Rahix / tbot

Automation/Testing tool for Embedded Linux Development
https://tbot.tools
GNU General Public License v3.0
84 stars 21 forks source link

Timeout when waiting for a temination of a subprocess is hardcoded #94

Closed yanivy-nr closed 11 months ago

yanivy-nr commented 1 year ago

Hello,

We are using a VM as a subprocess for testing our embedded system. When the tests complete and Tbot is trying to shut down the subprocess channel, it sends a TERM signal to the VM process and waits ~ 1.27 seconds for the VM process to exit.

In some occasions, it takes more than 1.27 seconds for the VM process to exit which triggers tbot.error.TbotException("some subprocess(es) did not stop") exception.

It would be great to be able to configure or override the timeout waiting for a subprocess to exit in def close(self) in tbot/machine/channel/subprocess.py.

thanks, Yaniv

Rahix commented 1 year ago

We can make this timeout configurable, but I think a better solution would be to actively shutdown the VM. This "kill all lingering subprocesses" code is mostly a safeguard and not really meant to be used as part of normal machine teardown.

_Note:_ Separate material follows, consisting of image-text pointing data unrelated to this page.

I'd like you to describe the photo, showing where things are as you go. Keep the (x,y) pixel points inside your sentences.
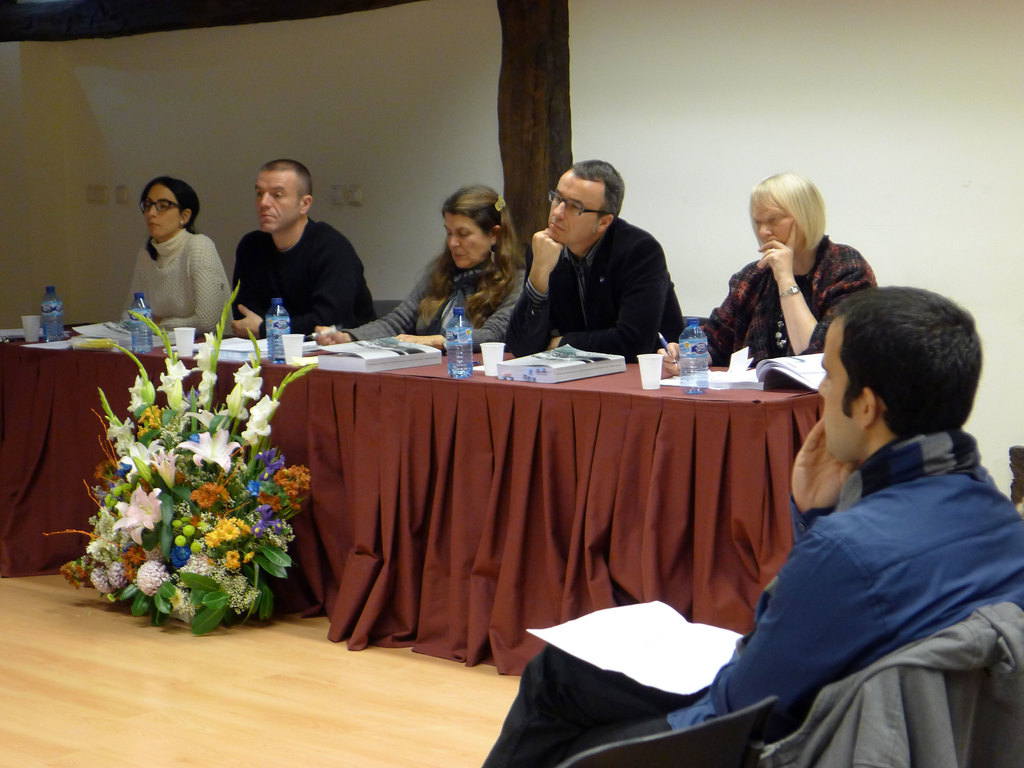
This picture is taken in a room (867,200). There are five people (855,269) sitting besides a table (546,355). The table (556,415) is covered with a red cloth (549,411), on the table (606,430) there are glasses (645,371), bottles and books (623,370). In front of a table (298,382) there is a bouquet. Towards the right corner (882,627), there is a man (845,541) wearing a blue shirt (860,519), black jeans (582,691) and there is a paper (728,638) on him.
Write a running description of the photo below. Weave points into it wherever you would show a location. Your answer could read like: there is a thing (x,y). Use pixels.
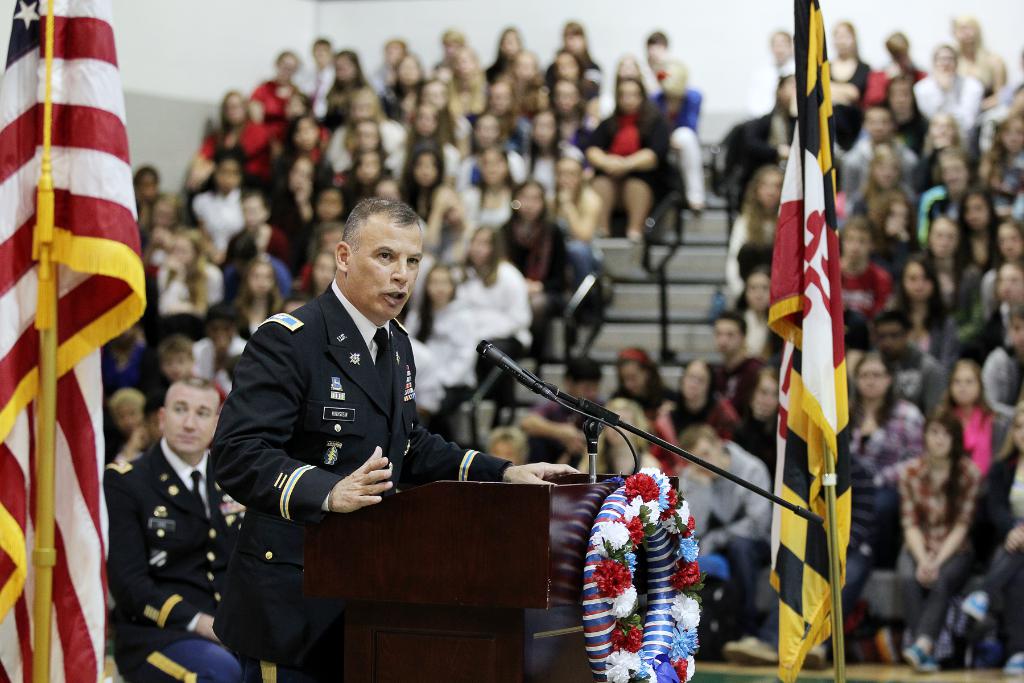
In this picture we can see few flags (136,320) and group of people (497,228), few are seated and a man (399,413) is standing in front of microphone (759,493), in the background (664,297) we can see few metal rods (664,297), and also we can find few flowers (607,541).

Maybe you can post a rough sketch of what your machine config looks like for this VM machine?

yanivy-nr commented 1 year ago

Hello,

Thank you for the prompt response.

After further investigation, it looks like the issue is due to ssh process used by the SSHConnector is not always being terminated during close() in tbot/machine/channel/subprocess.py. The SSH process is a child process of bash. During the call to close() in subprocess.py, a TERM signal is sent to bash which is the parent process, but on some occasaions it is not propagated to the child processes.

I have written a code that will loop through the child processes and send TERM to each one. In case the child is still running after a few seconds, it will be sent a KILL signal. This code fixed the issue for us.

Will send a PR in the next few days (I would like to thoroughly test it in our CI prior sending the PR).

thanks, Yaniv

Mike8 commented 11 months ago

Hi. I faced a similar problem when using SSH connection to a board. I could solve it with the patch provided in pull request #104. Maybe it is similar/the same to what you had in mind above, @yanivy-nr.